Dans une ambiance déconcertante, le public rentre sous le regard fixe et le visage fermé des deux artistes. Progressivement, l’humour laisse place à l’absurde puis au malaise. En 45 minutes le duo de Mathilde Carmen Chan Invernon et Arianna Camilli propose une réflexion sur l’oppression et l’omniprésence du patriarcat et de la violence insidieuse du système patriarcal qui va du collectif à l’intime. Entre dénonciation et réappropriation émancipatrice, la chorégraphie fait du corps un terrain d’expression puissant et troublant.
Bâchée de blanc, la scène est presque vide : au centre, deux superpositions d’enceintes se font face. La lumière quant à elle est blafarde et intense : tant sur le plateau que dans les gradins, où les spectateur.ice.s ont des projecteurs dirigés sur elleux. Le quatrième mur n’existe pas, on fait partie intégrante de ce spectacle, sans pouvoir parler.

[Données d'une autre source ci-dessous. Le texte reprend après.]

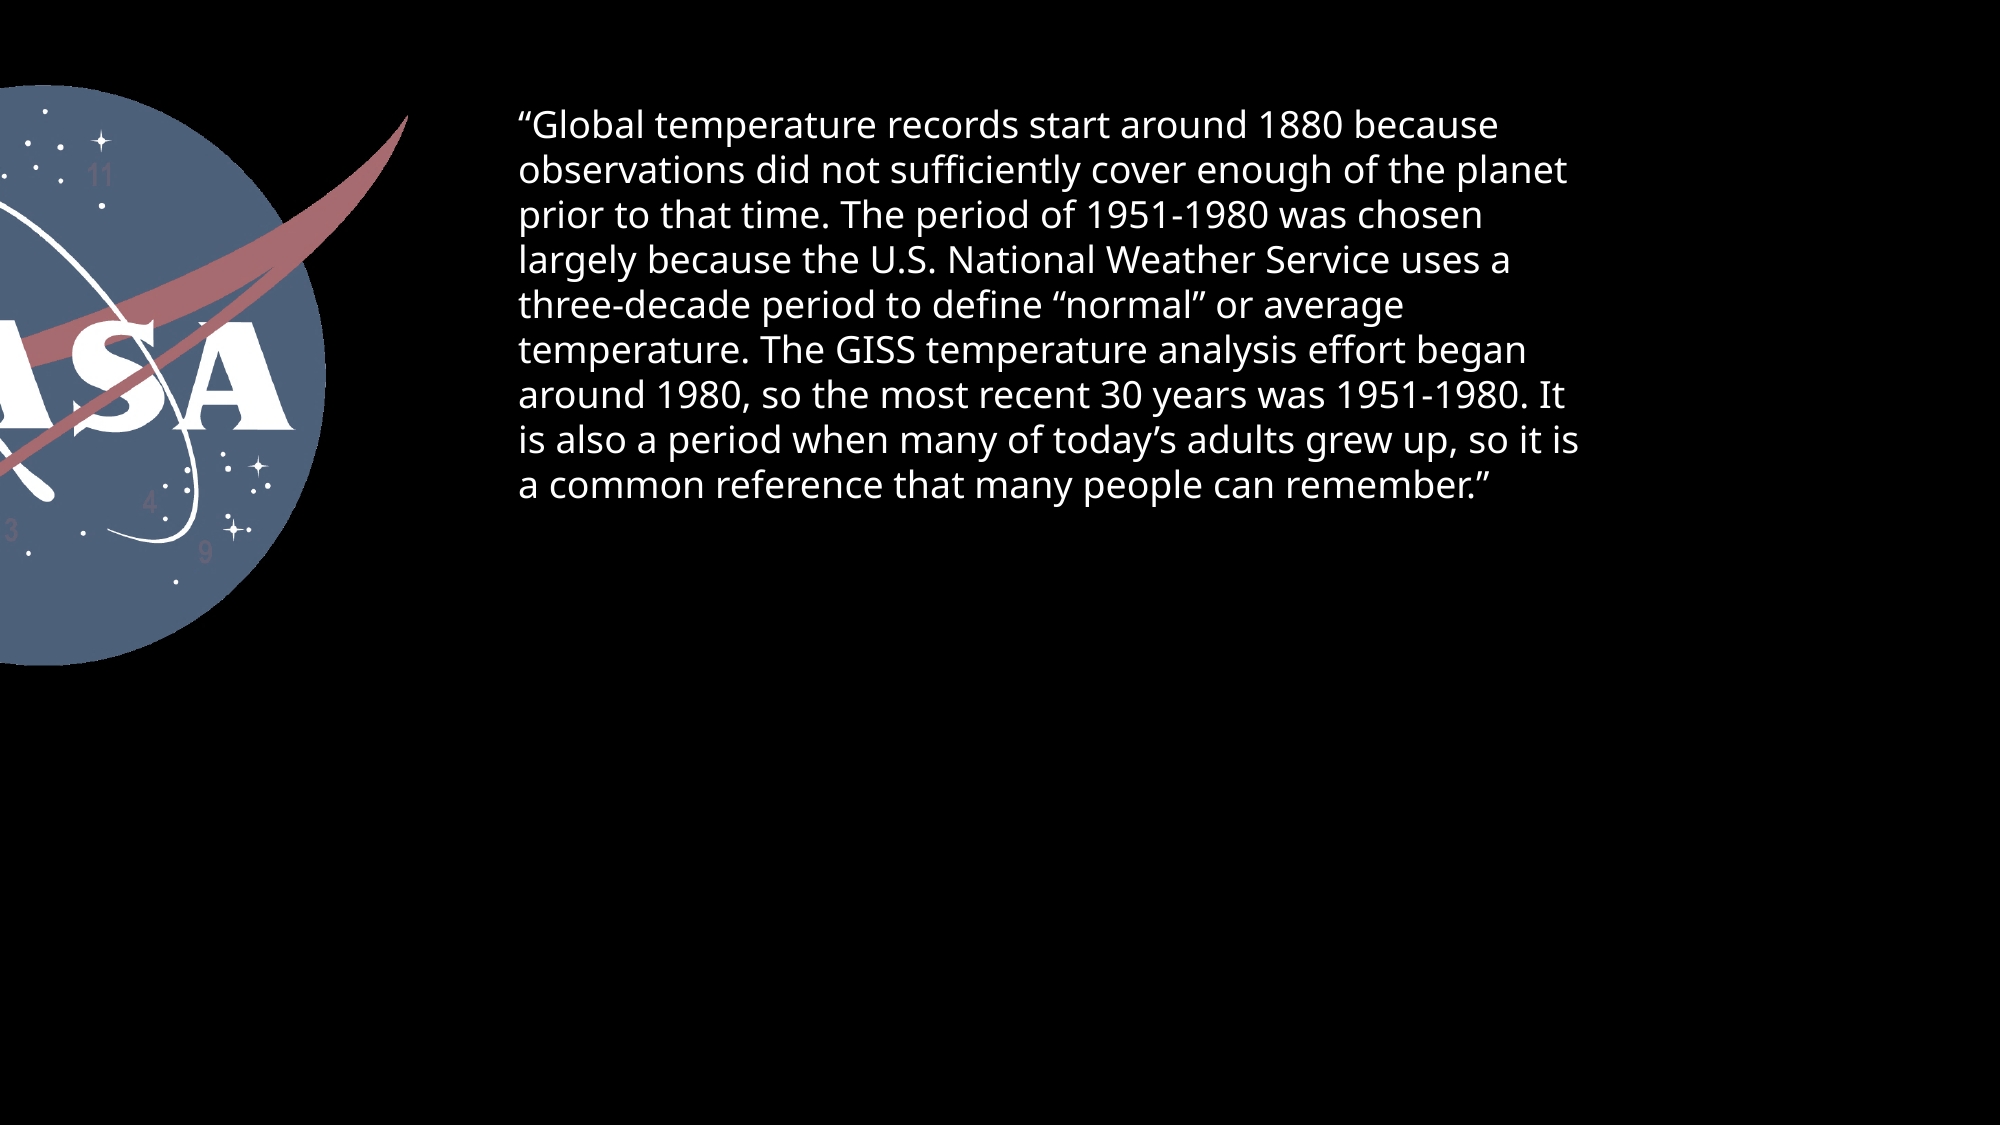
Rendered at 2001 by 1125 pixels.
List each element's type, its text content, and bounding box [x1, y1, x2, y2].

picture [0, 79, 408, 666]
text_box “Global temperature records start around 1880 because observations did not sufficiently cover enough of the planet prior to that time. The period of 1951-1980 was chosen largely because the U.S. National Weather Service uses a three-decade period to define “normal” or average temperature. The GISS temperature analysis effort began around 1980, so the most recent 30 years was 1951-1980. It is also a period when many of today’s adults grew up, so it is a common reference that many people can remember.” [503, 94, 1602, 514]
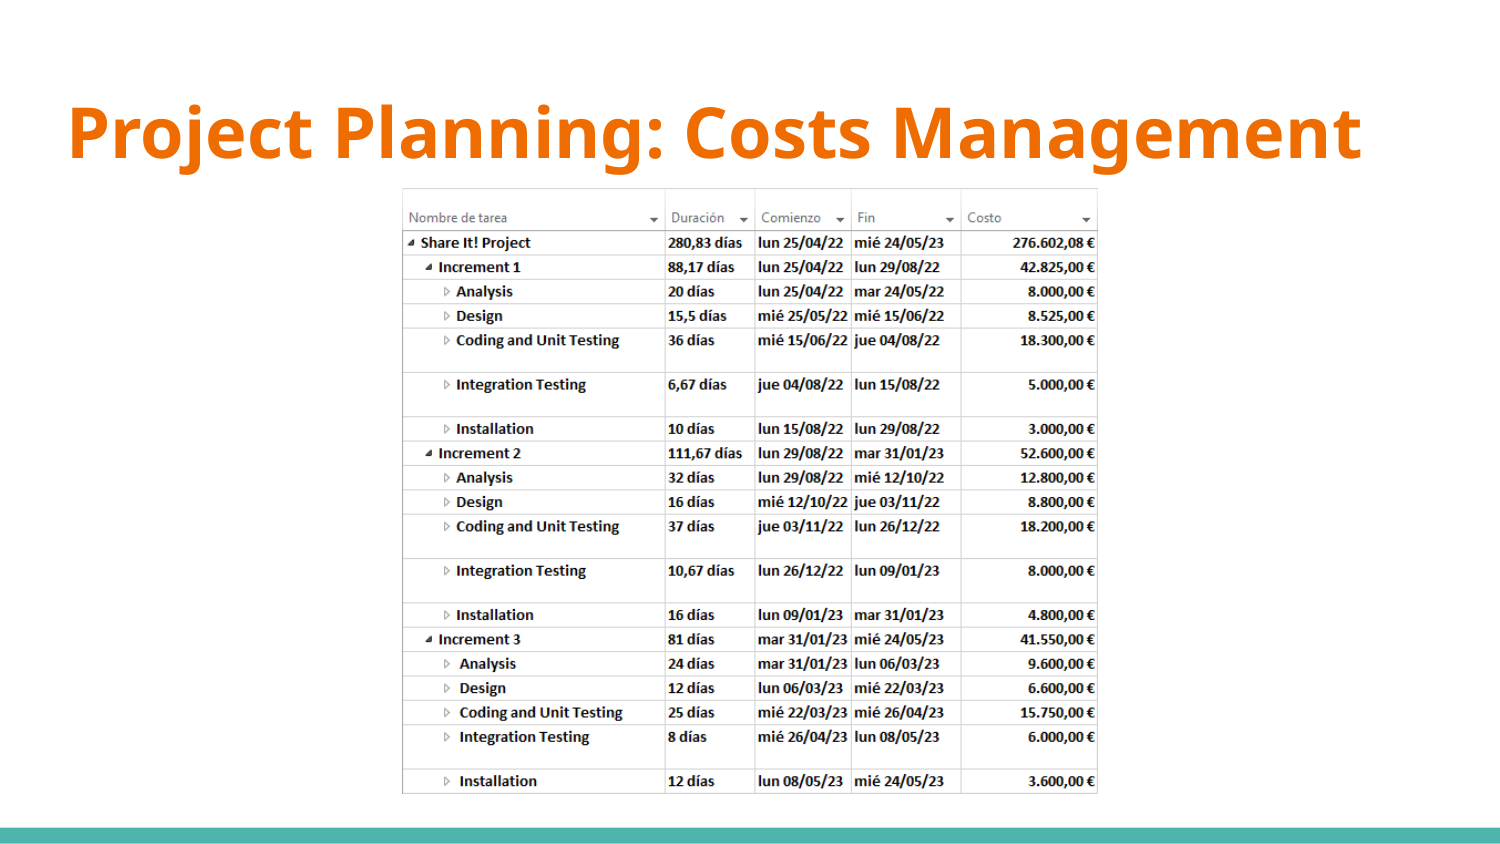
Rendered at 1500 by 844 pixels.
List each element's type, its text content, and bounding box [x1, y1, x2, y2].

title Project Planning: Costs Management [51, 72, 1449, 189]
picture [402, 188, 1098, 794]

Face à ces haut-parleurs, massifs, la question du son se pose directement. Mais là semble être le tour de force de cette mise en scène qui insère directement l’ambiance de gaslighting* qui va suivre : le son ne sera pas forcément fort, les mots ne seront pas transférés sur des enceintes. Au contraire, le jeu de silences, de bruitages, de ventriloquie est léger, mais extrêmement puissant et insidieux. Les vêtements font les personnages de ce connard (bell end = connard) : des costumes noirs dont la veste ne tient qu’à une seule attache au niveau de la poitrine, laissant les ventres et les torses nus.
Dans un engagement total de chaque mouvement, les micro-gestes du connard (Bell end = connard) qui s’immiscent partout, tout le temps, se déploient. Ventre dehors, langue qui sort, regard fixe et vide, mais lubrique, la partition corporelle est minutieuse et très bien réussie. Haut du corps découvert et mis en avant, les corps ne cessent de prendre de la place et de demander à être vus.

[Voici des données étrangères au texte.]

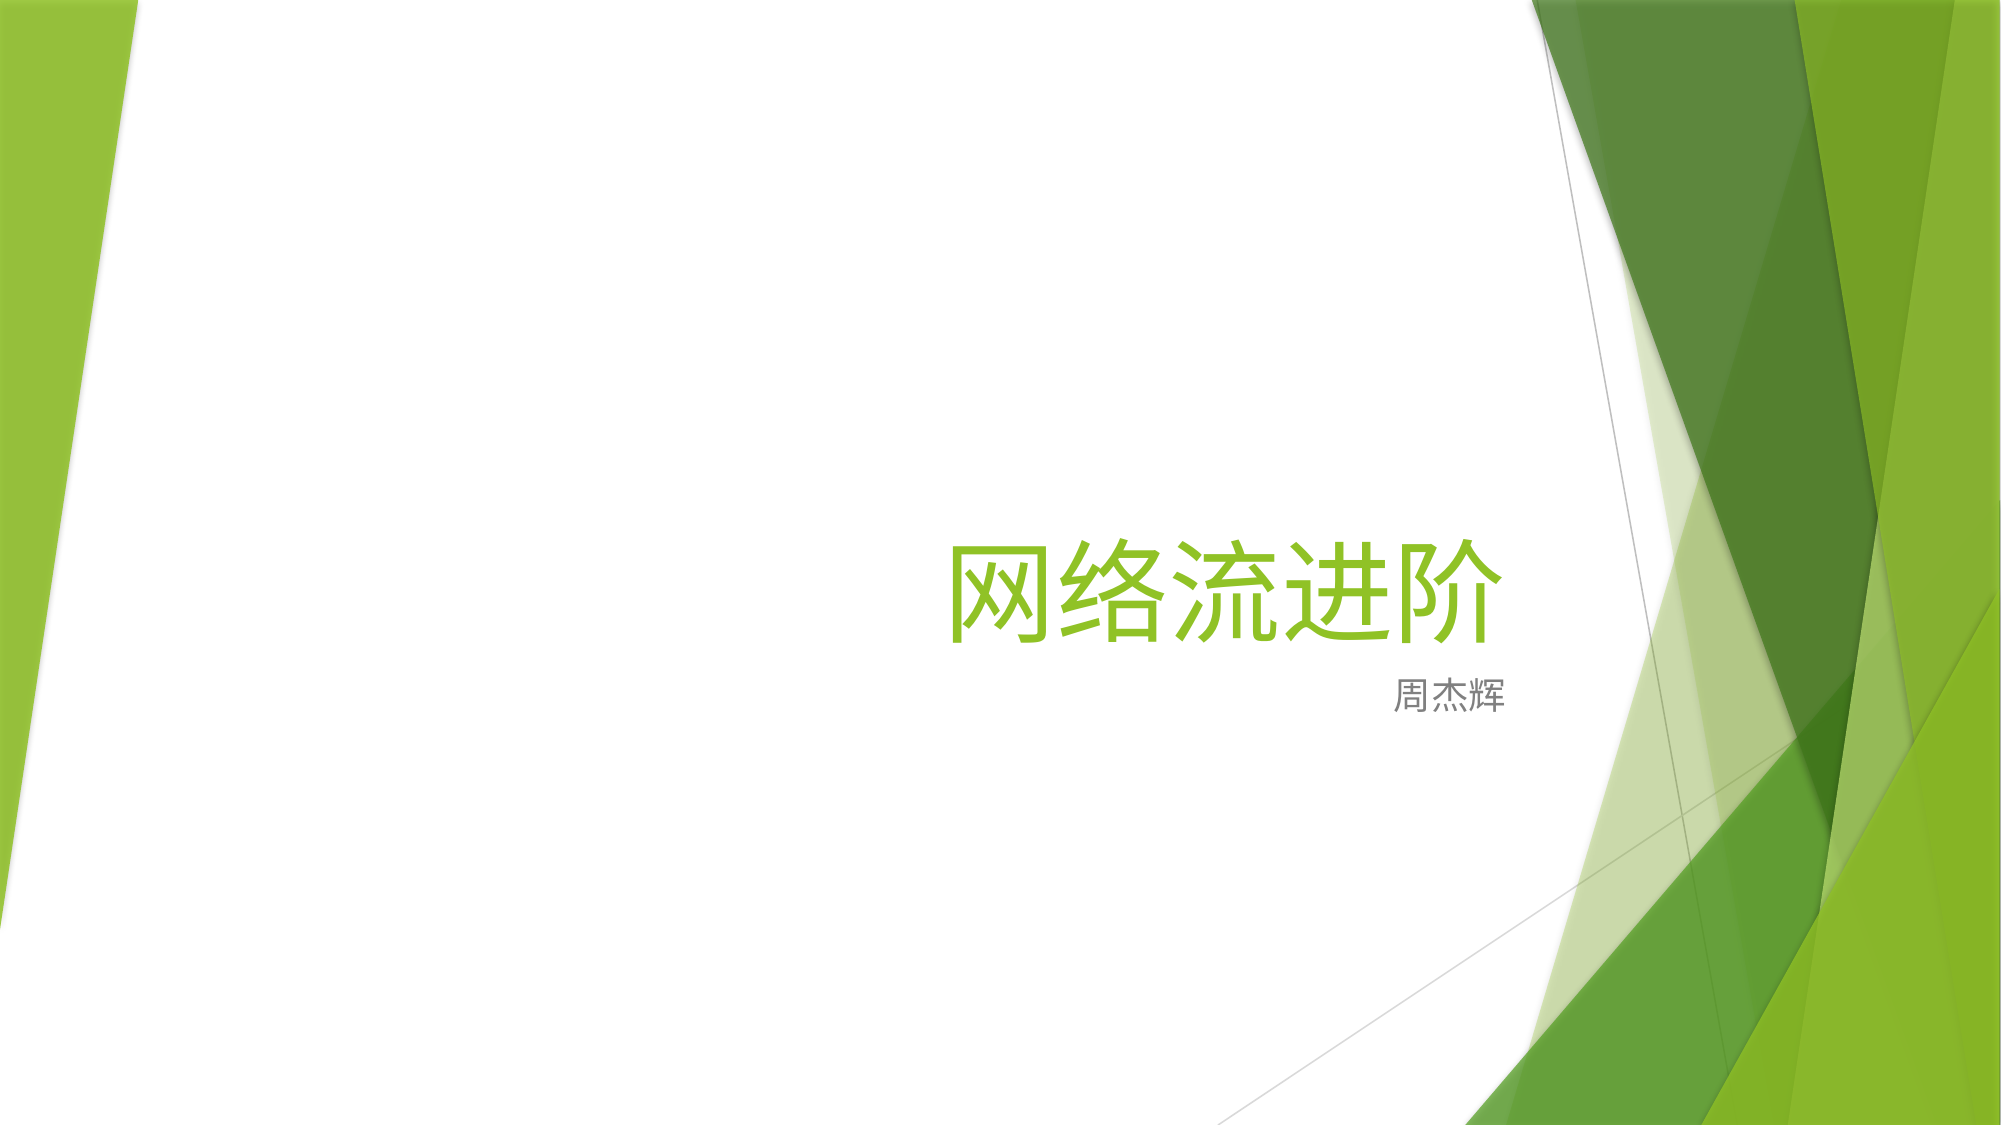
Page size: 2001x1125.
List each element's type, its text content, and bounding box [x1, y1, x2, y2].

subtitle 周杰辉 [247, 664, 1522, 845]
title 网络流进阶 [247, 394, 1522, 664]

Entre sifflements, coups de pied au sol, onomatopées et phrases émises par ventriloquie, chacune attire notre attention tour à tour. Lorsque l’une est dans le public, après l’avoir traversé par de grandes et lentes enjambées entre les sièges, et l’autre sur la scène, l’attention se renvoie la balle et installe un malaise à 360°.
D’abord, on rit : ces attitudes sont absurdes, on s’en rend bien compte. Mais peu à peu, quelque chose se dérègle. La parole ne sort pas des bouches, elle est projetée, déplacée, ventriloque. Un décalage dérangeant s’installe. Nos sourires se figent. Le dégoût nous gagne. Presque de manière schizophrénique, dissociative, on entend ses voix qui résonnent et s’insinuent dans nos esprits.

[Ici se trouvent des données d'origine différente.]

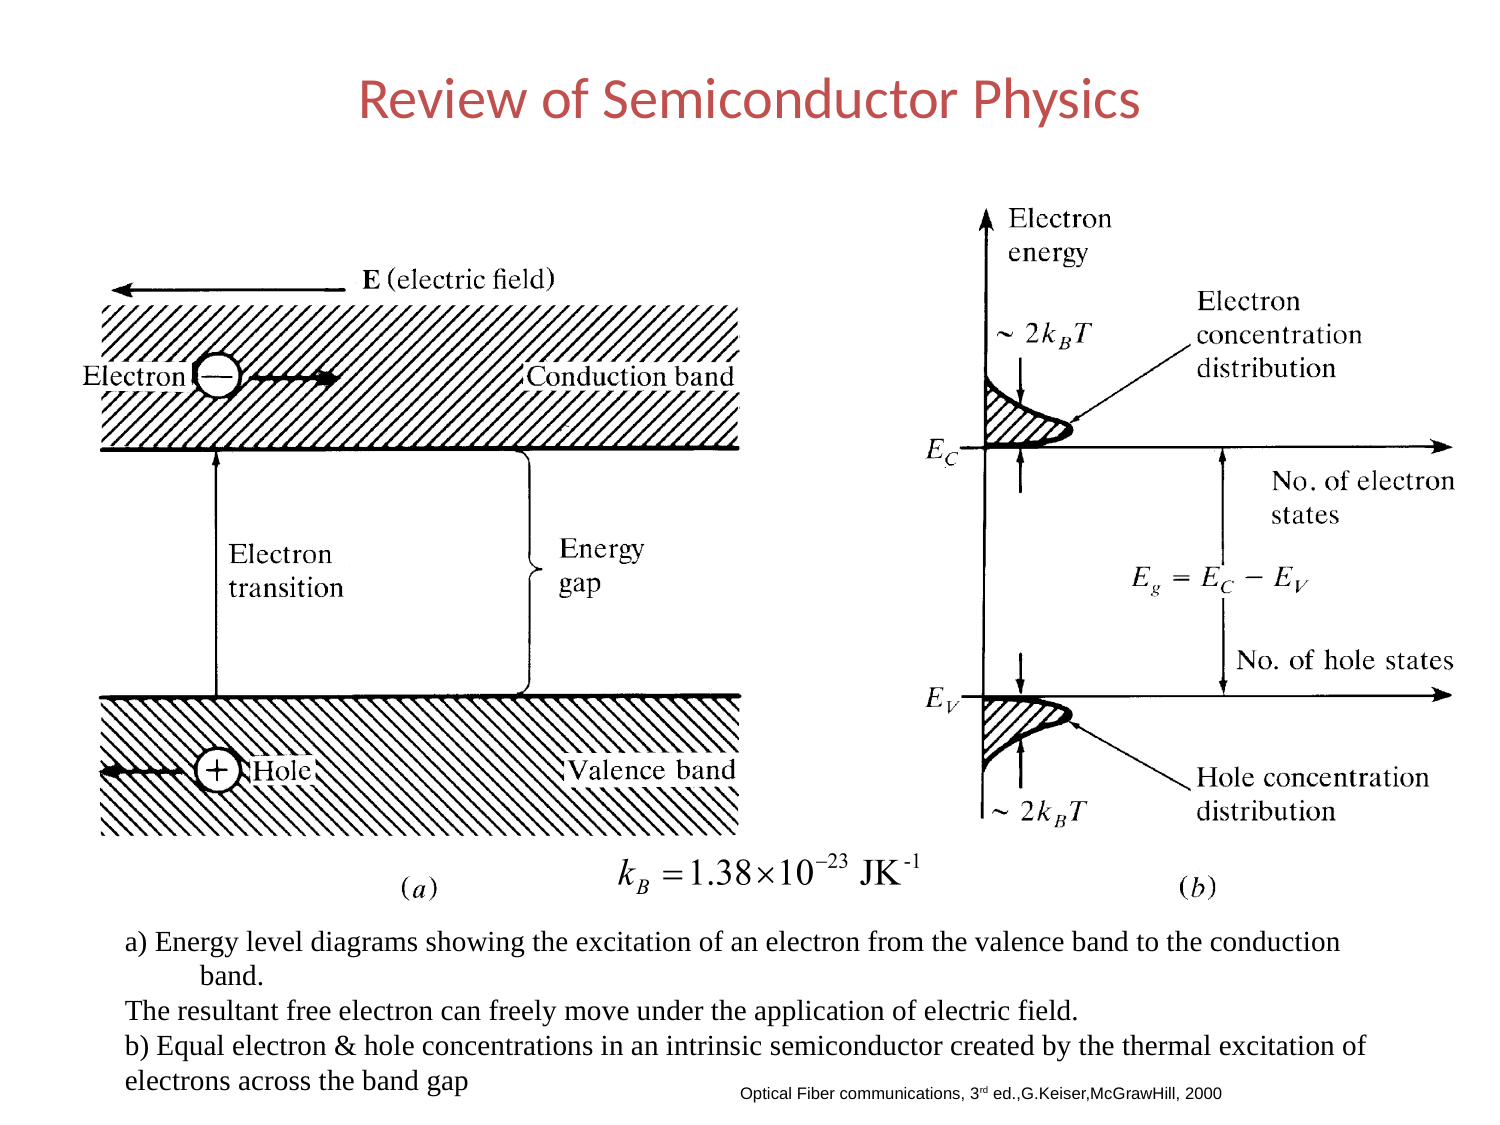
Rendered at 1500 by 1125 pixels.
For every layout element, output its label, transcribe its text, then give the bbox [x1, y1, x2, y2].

title Review of Semiconductor Physics [75, 45, 1425, 145]
text_box Optical Fiber communications, 3rd ed.,G.Keiser,McGrawHill, 2000 [725, 1074, 1238, 1110]
picture [612, 843, 926, 901]
text_box a) Energy level diagrams showing the excitation of an electron from the valence band to the conduction band. The resultant free electron can freely move under the application of electric field. b) Equal electron & hole concentrations in an intrinsic semiconductor created by the thermal excitation of electrons across the band gap [109, 914, 1421, 1105]
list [74, 199, 1463, 905]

Tout semble suggéré, mais à la fois tout est dit. Les comportements physiques sont plus que suggestifs tandis que les ventres dansent, parlent et disent les nœuds de cette oppression.
Alors que la tension flirte avec l’insoutenable, et que les lumières s’étaient éteintes, elles se rallument doucement pour éclairer et inclure l’audience. Les actrices entonnent, cette fois de manière à ce que l’on voit leur élocution, une chanson paillarde.
La chanson s’étire, mécanique, entêtante. On attend qu’elle s’arrête. Mais elle continue, implacable, accompagnée d’un grondement sourd sortant des enceintes. Puis, d’un coup : plus rien. Noir total.
Quelle performance physique, artistique et politique ! Bell End frappe fort, dérange et fascine à la fois. Alors que l’on applaudit, le bourdonnement de la mélodie de fin demeure dans nos esprits, à l’image de ce système qui nous habite constamment. Chapeau bas à ce duo extraordinaire et à la programmation des Printemps de Sévelin !
Rendez-vous le 18 mars au Festival Artdanthé pour voir ce spectacle !
* Le gaslighting décrit un processus de violence mentale. Cette théorie est inspirée de la pièce de théâtre de 1938 intitulée Gas light : dans ce récit, un homme baisse l’éclairage au gaz de sa maison et convainc sa femme, lorsque celle-ci s’interroge sur ce phénomène, qu’elle se fait des idées. Ainsi, le gaslighting est une manipulation qui cherche à mettre en doute la mémoire, les émotions et les perceptions d’une personne.